▶ _Work to be completed_
Give each line of the records again exactly and omit every picture.
──────── Dataset content
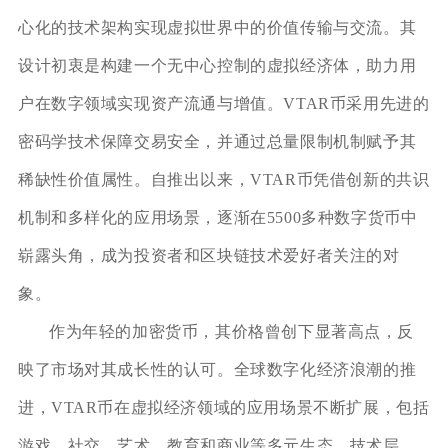
心化的技术架构实现虚拟世界中的价值传输与交流。其
设计初衷是构建一个无中心控制的虚拟经济体，助力用
户在数字领域实现资产流通与增值。VTAR币采用先进的
密码学技术保障交易安全，并通过总量限制机制赋予其
稀缺性价值属性。自推出以来，VTAR币凭借创新的共识
机制和多样化的应用场景，逐渐在5500多种数字货币中
崭露头角，成为投资者和区块链技术爱好者关注的对
象。
作为年轻的加密货币，其价格曾创下显著高点，反
映了市场对其成长性的认可。全球数字化经济浪潮的推
进，VTAR币在虚拟经济领域的应用场景不断扩展，包括
游戏、社交、艺术、教育和商业等多元生态。技术层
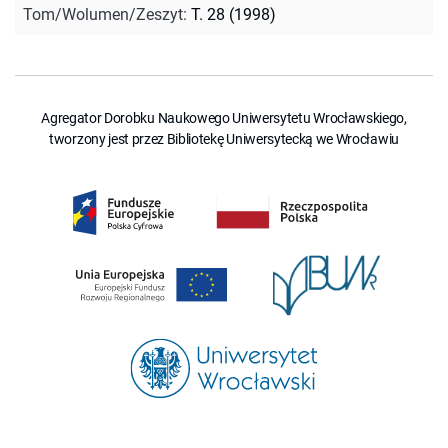
Tom/Wolumen/Zeszyt
:
T. 28 (1998)
Agregator Dorobku Naukowego Uniwersytetu Wrocławskiego,
tworzony jest przez Bibliotekę Uniwersytecką we Wrocławiu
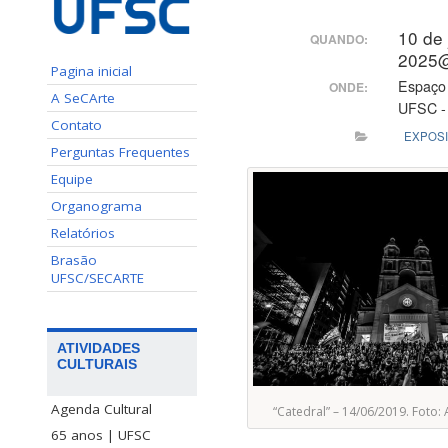
10 de
QUANDO:
2025
Pagina inicial
Espaço 
ONDE:
A SeCArte
UFSC - 
Contato
EXPOS
Perguntas Frequentes
Equipe
Organograma
Relatórios
Brasão
UFSC/SECARTE
ATIVIDADES
CULTURAIS
Agenda Cultural
“Catedral” – 14/06/2019. Foto
65 anos | UFSC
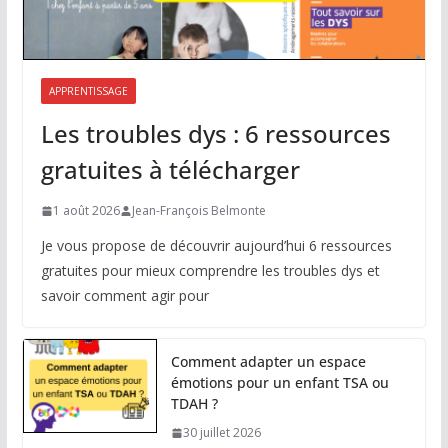
APPRENTISSAGE
Les troubles dys : 6 ressources
gratuites à télécharger
1 août 2026
Jean-François Belmonte
Je vous propose de découvrir aujourd’hui 6 ressources
gratuites pour mieux comprendre les troubles dys et
savoir comment agir pour
Comment adapter un espace
émotions pour un enfant TSA ou
TDAH ?
30 juillet 2026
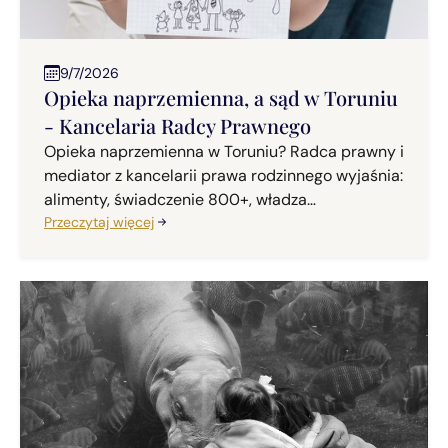
9/7/2026
Opieka naprzemienna, a sąd w Toruniu
- Kancelaria Radcy Prawnego
Opieka naprzemienna w Toruniu? Radca prawny i
mediator z kancelarii prawa rodzinnego wyjaśnia:
alimenty, świadczenie 800+, władza
rodzicielska?
Przeczytaj więcej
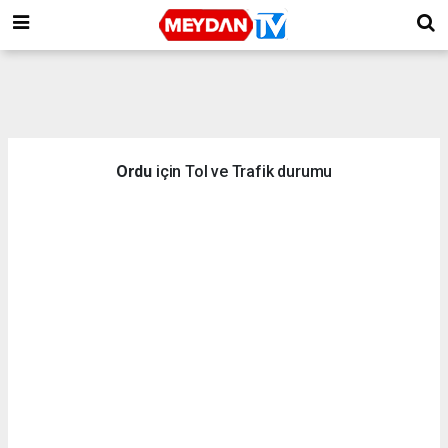
Ordu
için Tol ve Trafik durumu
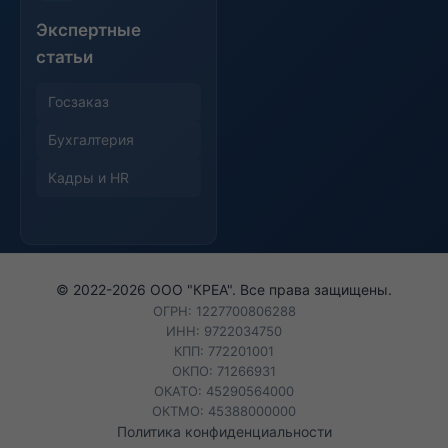
Экспертные
статьи
Госзаказ
Бухгалтерия
Кадры и HR
© 2022-
2026
ООО "КРЕА". Все права защищены.
ОГРН: 1227700806288
ИНН: 9722034750
КПП: 772201001
ОКПО: 71266931
ОКАТО: 45290564000
ОКТМО: 45388000000
Политика конфиденциальности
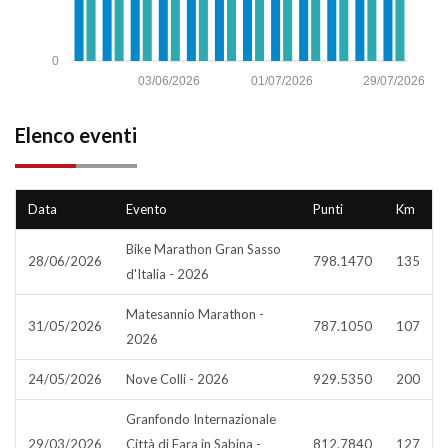
0
03/06/2026
01/07/2026
29/07/2026
Elenco eventi
Data
Evento
Punti
Km
Bike Marathon Gran Sasso
28/06/2026
798.1470
135
d'Italia - 2026
Matesannio Marathon -
31/05/2026
787.1050
107
2026
24/05/2026
Nove Colli - 2026
929.5350
200
Granfondo Internazionale
29/03/2026
Città di Fara in Sabina -
812.7840
127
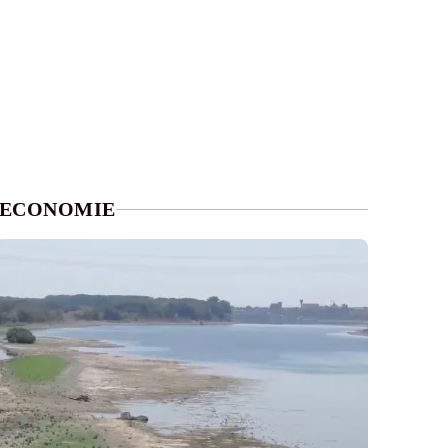
ECONOMIE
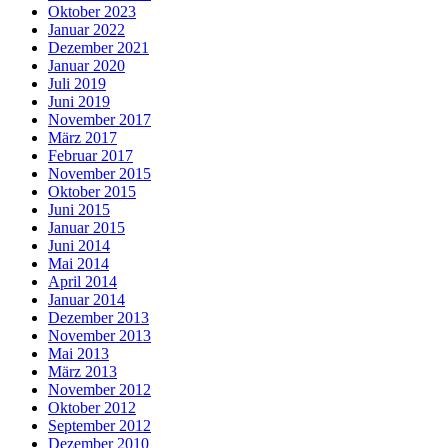
Oktober 2023
Januar 2022
Dezember 2021
Januar 2020
Juli 2019
Juni 2019
November 2017
März 2017
Februar 2017
November 2015
Oktober 2015
Juni 2015
Januar 2015
Juni 2014
Mai 2014
April 2014
Januar 2014
Dezember 2013
November 2013
Mai 2013
März 2013
November 2012
Oktober 2012
September 2012
Dezember 2010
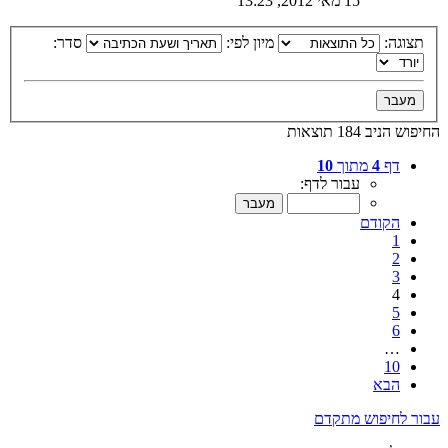
15 מאי 2012, 13:23
תצוגה:
מיון לפי:
סדר:
החיפוש הניב 184 תוצאות
דף
4
מתוך
10
עבור לדף:
הקודם
1
2
3
4
5
6
…
10
הבא
עבור לחיפוש מתקדם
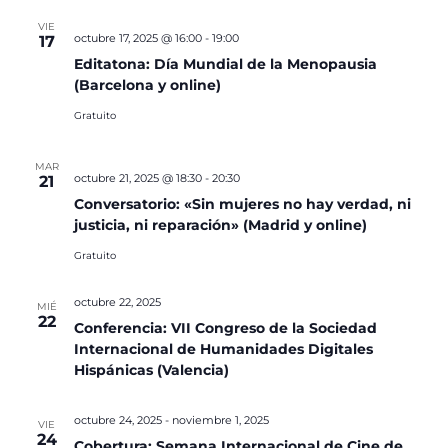
VIE
octubre 17, 2025 @ 16:00
-
19:00
17
Editatona: Día Mundial de la Menopausia
(Barcelona y online)
Gratuito
MAR
octubre 21, 2025 @ 18:30
-
20:30
21
Conversatorio: «Sin mujeres no hay verdad, ni
justicia, ni reparación» (Madrid y online)
Gratuito
octubre 22, 2025
MIÉ
22
Conferencia: VII Congreso de la Sociedad
Internacional de Humanidades Digitales
Hispánicas (Valencia)
octubre 24, 2025
-
noviembre 1, 2025
VIE
24
Cobertura: Semana Internacional de Cine de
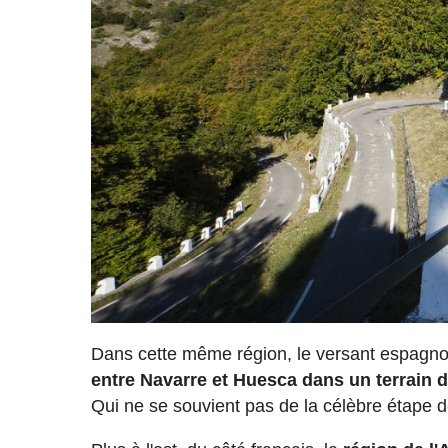
Dans cette même région, le versant espagnol n
entre Navarre et Huesca dans un terrai
Qui ne se souvient pas de la célèbre étape 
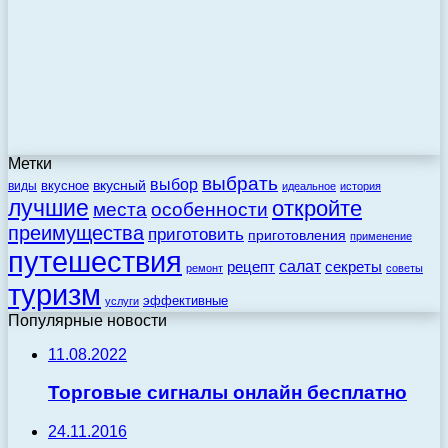
Метки
выбрать
выбор
вкусный
вкусное
виды
идеальное
история
лучшие
откройте
места
особенности
преимущества
приготовить
приготовления
применение
путешествия
салат
рецепт
секреты
ремонт
советы
туризм
эффективные
услуги
Популярные новости
11.08.2022
Торговые сигналы онлайн бесплатно
24.11.2016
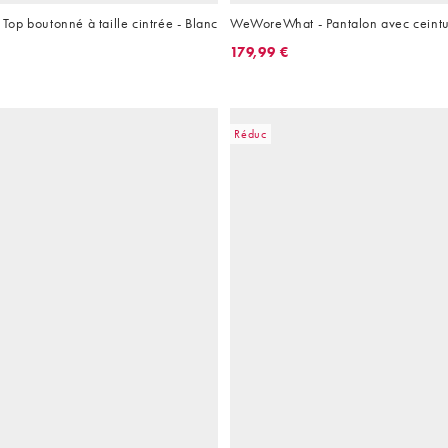
op boutonné à taille cintrée - Blanc
WeWoreWhat - Pantalon avec ceintur
179,99 €
Réduc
────────────────
▶ _Exercise result_
心化的技术架构实现虚拟世界中的价值传输与交流。其
设计初衷是构建一个无中心控制的虚拟经济体，助力用
户在数字领域实现资产流通与增值。VTAR币采用先进的
密码学技术保障交易安全，并通过总量限制机制赋予其
稀缺性价值属性。自推出以来，VTAR币凭借创新的共识
机制和多样化的应用场景，逐渐在5500多种数字货币中
崭露头角，成为投资者和区块链技术爱好者关注的对
象。
作为年轻的加密货币，其价格曾创下显著高点，反
映了市场对其成长性的认可。全球数字化经济浪潮的推
进，VTAR币在虚拟经济领域的应用场景不断扩展，包括
游戏、社交、艺术、教育和商业等多元生态。技术层
Tom/Wolumen/Zeszyt
:
T. 28 (1998)
Agregator Dorobku Naukowego Uniwersytetu Wrocławskiego,
tworzony jest przez Bibliotekę Uniwersytecką we Wrocławiu
10 de
QUANDO:
2025
Pagina inicial
Espaço 
ONDE:
A SeCArte
UFSC - 
Contato
EXPOS
Perguntas Frequentes
Equipe
Organograma
Relatórios
Brasão
UFSC/SECARTE
ATIVIDADES
CULTURAIS
Agenda Cultural
“Catedral” – 14/06/2019. Foto
65 anos | UFSC
APPRENTISSAGE
Les troubles dys : 6 ressources
gratuites à télécharger
1 août 2026
Jean-François Belmonte
Je vous propose de découvrir aujourd’hui 6 ressources
gratuites pour mieux comprendre les troubles dys et
savoir comment agir pour
Comment adapter un espace
émotions pour un enfant TSA ou
TDAH ?
30 juillet 2026
9/7/2026
Opieka naprzemienna, a sąd w Toruniu
- Kancelaria Radcy Prawnego
Opieka naprzemienna w Toruniu? Radca prawny i
mediator z kancelarii prawa rodzinnego wyjaśnia:
alimenty, świadczenie 800+, władza
rodzicielska?
Przeczytaj więcej
Ordu
için Tol ve Trafik durumu
Экспертные
статьи
Госзаказ
Бухгалтерия
Кадры и HR
© 2022-
2026
ООО "КРЕА". Все права защищены.
ОГРН: 1227700806288
ИНН: 9722034750
КПП: 772201001
ОКПО: 71266931
ОКАТО: 45290564000
ОКТМО: 45388000000
Политика конфиденциальности
0
03/06/2026
01/07/2026
29/07/2026
Elenco eventi
Data
Evento
Punti
Km
Bike Marathon Gran Sasso
28/06/2026
798.1470
135
d'Italia - 2026
Matesannio Marathon -
31/05/2026
787.1050
107
2026
24/05/2026
Nove Colli - 2026
929.5350
200
Granfondo Internazionale
29/03/2026
Città di Fara in Sabina -
812.7840
127
ECONOMIE
Oktober 2023
Januar 2022
Dezember 2021
Januar 2020
Juli 2019
Juni 2019
November 2017
März 2017
Februar 2017
November 2015
Oktober 2015
Juni 2015
Januar 2015
Juni 2014
Mai 2014
April 2014
Januar 2014
Dezember 2013
November 2013
Mai 2013
März 2013
November 2012
Oktober 2012
September 2012
Dezember 2010
15 מאי 2012, 13:23
תצוגה:
מיון לפי:
סדר:
החיפוש הניב 184 תוצאות
דף
4
מתוך
10
עבור לדף:
הקודם
1
2
3
4
5
6
…
10
הבא
עבור לחיפוש מתקדם
VIE
octubre 17, 2025 @ 16:00
-
19:00
17
Editatona: Día Mundial de la Menopausia
(Barcelona y online)
Gratuito
MAR
octubre 21, 2025 @ 18:30
-
20:30
21
Conversatorio: «Sin mujeres no hay verdad, ni
justicia, ni reparación» (Madrid y online)
Gratuito
octubre 22, 2025
MIÉ
22
Conferencia: VII Congreso de la Sociedad
Internacional de Humanidades Digitales
Hispánicas (Valencia)
octubre 24, 2025
-
noviembre 1, 2025
VIE
24
Cobertura: Semana Internacional de Cine de
Dans cette même région, le versant espagnol n
entre Navarre et Huesca dans un terrai
Qui ne se souvient pas de la célèbre étape 
Метки
выбрать
выбор
вкусный
вкусное
виды
идеальное
история
лучшие
откройте
места
особенности
преимущества
приготовить
приготовления
применение
путешествия
салат
рецепт
секреты
ремонт
советы
туризм
эффективные
услуги
Популярные новости
11.08.2022
Торговые сигналы онлайн бесплатно
24.11.2016
op boutonné à taille cintrée - Blanc
WeWoreWhat - Pantalon avec ceintur
179,99 €
Réduc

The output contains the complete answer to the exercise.